Although most students were black, whites also enrolled, making it an early example of racial integration in the Midwest.

The black population in the area scattered after the Civil War, and the school in 1880 went out of existence, except for owning title to the property, and the building became a (segregated) school in the local public school system.

The school closed in 1914, and the building was for many years used as a barn. A historical marker at the site was erected in 2016 by the Indiana Historical Bureau and Union Literary Institute Preservation Society:

Union Literary Institute was one of the first schools to offer higher education without regard to color or sex before the Civil War.
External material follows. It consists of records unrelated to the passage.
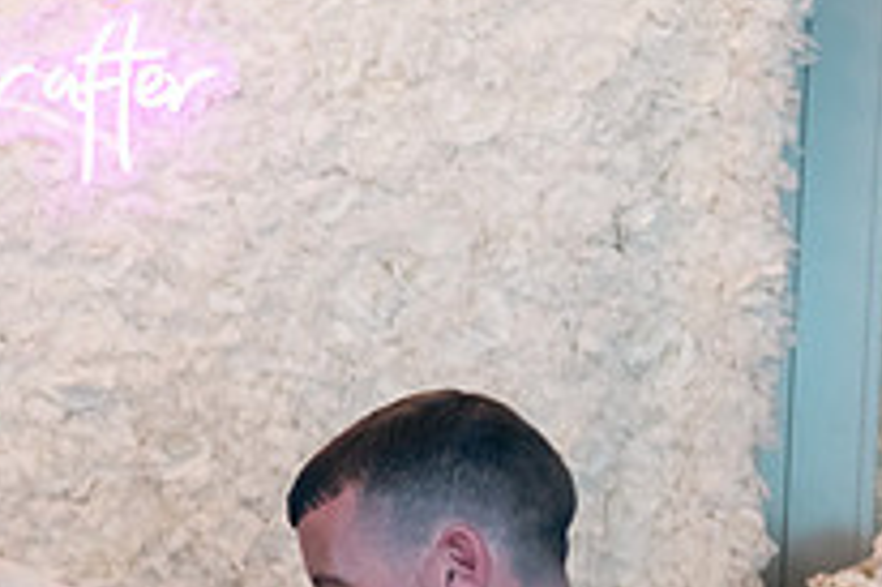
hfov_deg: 16.1
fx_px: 3035
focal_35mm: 124
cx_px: -60
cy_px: 598
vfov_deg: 10.9
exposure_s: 1/160
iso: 640
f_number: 3.5
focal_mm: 44
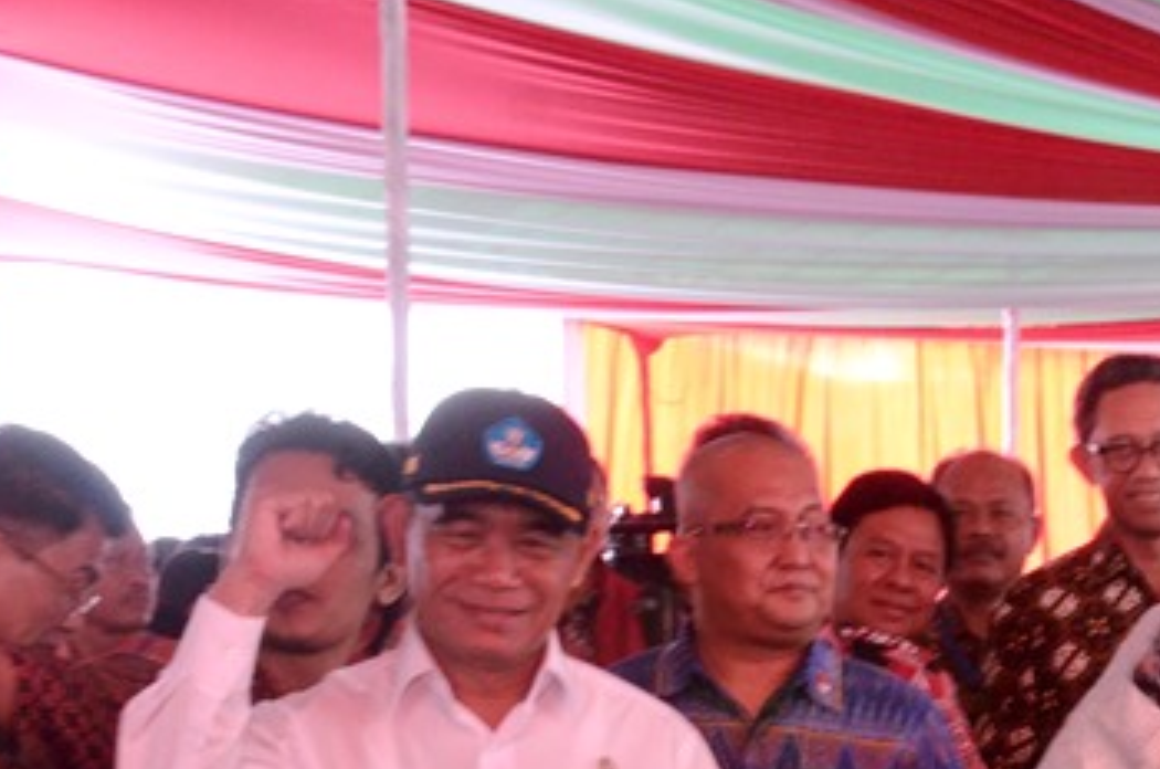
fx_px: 2541
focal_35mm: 79
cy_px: 1001
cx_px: 1392
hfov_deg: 23.5
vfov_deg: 16.3
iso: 2500
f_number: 9
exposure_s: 1/60
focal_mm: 18
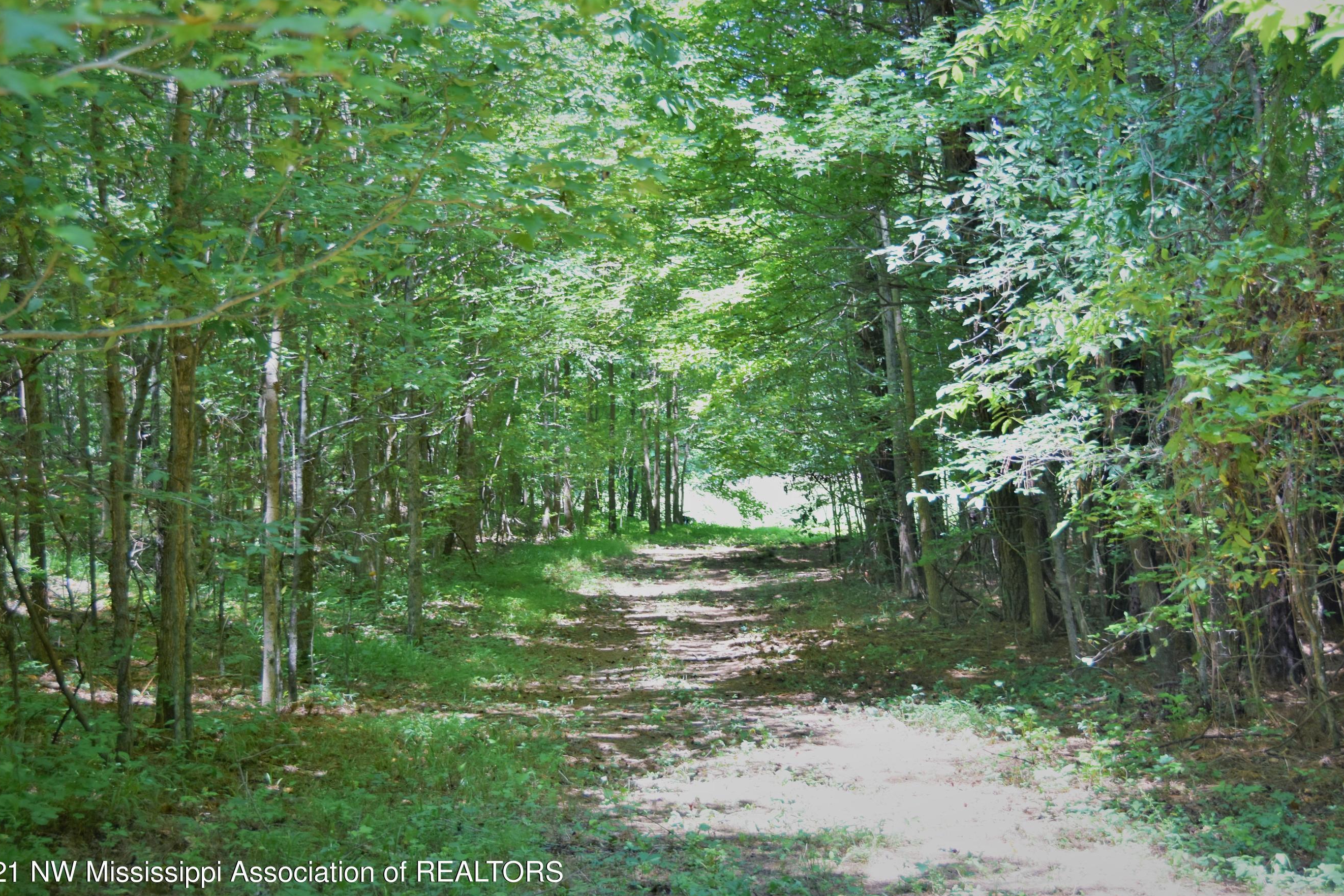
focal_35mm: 60
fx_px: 2224
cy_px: 409
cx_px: 698
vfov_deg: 22.8
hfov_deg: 33.6
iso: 250
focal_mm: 35
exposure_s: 1/125
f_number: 4.2
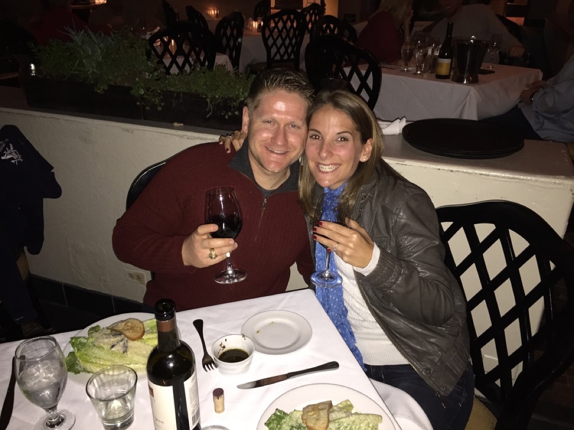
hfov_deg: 61.7
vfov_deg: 48.2
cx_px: 287
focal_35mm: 29
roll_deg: -0.3
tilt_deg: -24.8
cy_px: 215
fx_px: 481
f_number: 2.2
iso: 160
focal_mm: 4.15
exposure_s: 1/16
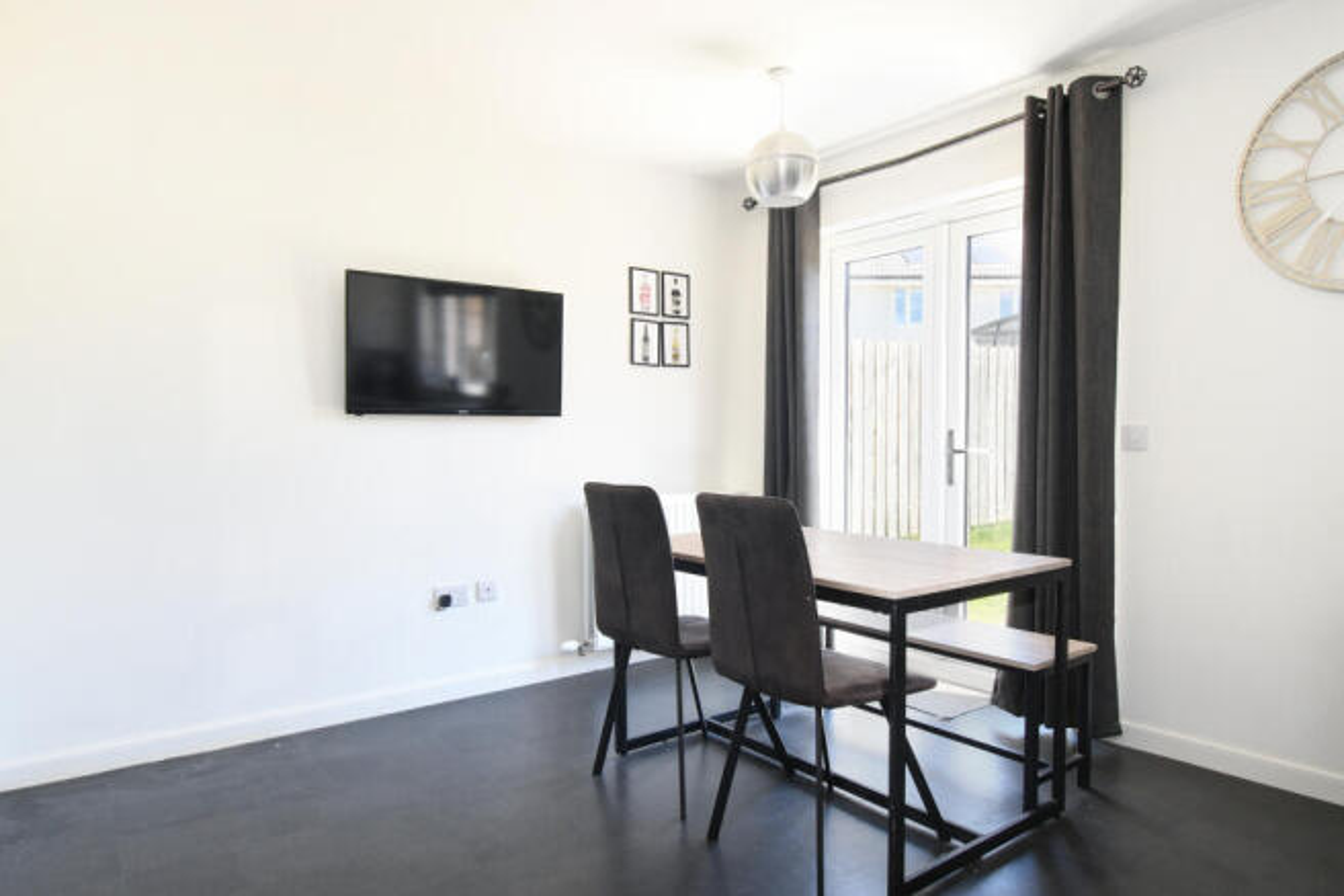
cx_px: 672
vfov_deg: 59.5
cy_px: 448
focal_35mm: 21
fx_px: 784
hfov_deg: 81.2
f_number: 10
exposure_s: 1/13
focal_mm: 14
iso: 400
It was established in 1846 by a biracial board, including free blacks from nearby settlements. At the time, Indiana laws did not allow blacks to attend public schools. Students labored four hours a day in exchange for room and board.

The school was supported by local and national donations, including land. Ebenezer Tucker was the first teacher, and notable attendees included Hiram Revels, the first black U.S. Senator, and James S. Hinton, the first black elected to the Indiana House of Representatives. In 1860 a two-story brick structure was built. The school was a noted Underground Railroad stop.

The Students' Repository
Cover of The Students' Repository, the magazine of the Union Literary Institute.

The Students' Repository

From 1863 until 1864 there appeared six numbers of The Students' Repository: A Quarterly Periodical, Devoted to Education, Morality & General Improvement, "organ of the students and friends of the Union Literary Institute"; 1,000 copies were printed of one issue. It was mentioned in Harper's and received 3 pages in the North American Review. It ceased when the school's one teacher and editor of the publication, Samuel H. Smothers, an African American who had only 9 months of formal education, "volunteered for the Army of the United States". (The school also suspended operations at the same time.) Among the contents:

  • "Uncle Abram", a report on an elderly slave whipped severely, by E[lkanah] Beard, "chief field agent in the Mississippi valley for the Freedman's Committee of the Indiana Yearly Meeting of Friends". Beard also contributed "A Trip Down the Mississippi River", on conditions in the contraband camps. Beard's journals were not transcribed and published until 2017.
  • A famous contributor was Charles Eliot Norton: "The Moral Unity of the Human Race", described as an "Extract from an Address...on the 'Correspondence of American Principles in Religion and Politics', read before the Autumnal Convention of the Unitarians, at Springfield, Mass., Oct. 14, 1863."
  • Also by Norton: "The Legend of the Wandering Jew", along with an "extract from one of his recent letters to us", appeared in the final number.

Notable students

  • Hiram Rhodes Revels, the first African-American U.S. senator.
  • Amanda Way, president of the Indiana Women's Suffrage movement.
  • James Sidney Hinton, the first black elected to the Indiana House of Representatives.

Archival material

The William Henry Smith Memorial Library of the Indiana Historical Society, Indianapolis, owns the Union Literary Institute Recording Secretary's book, 1845–1890.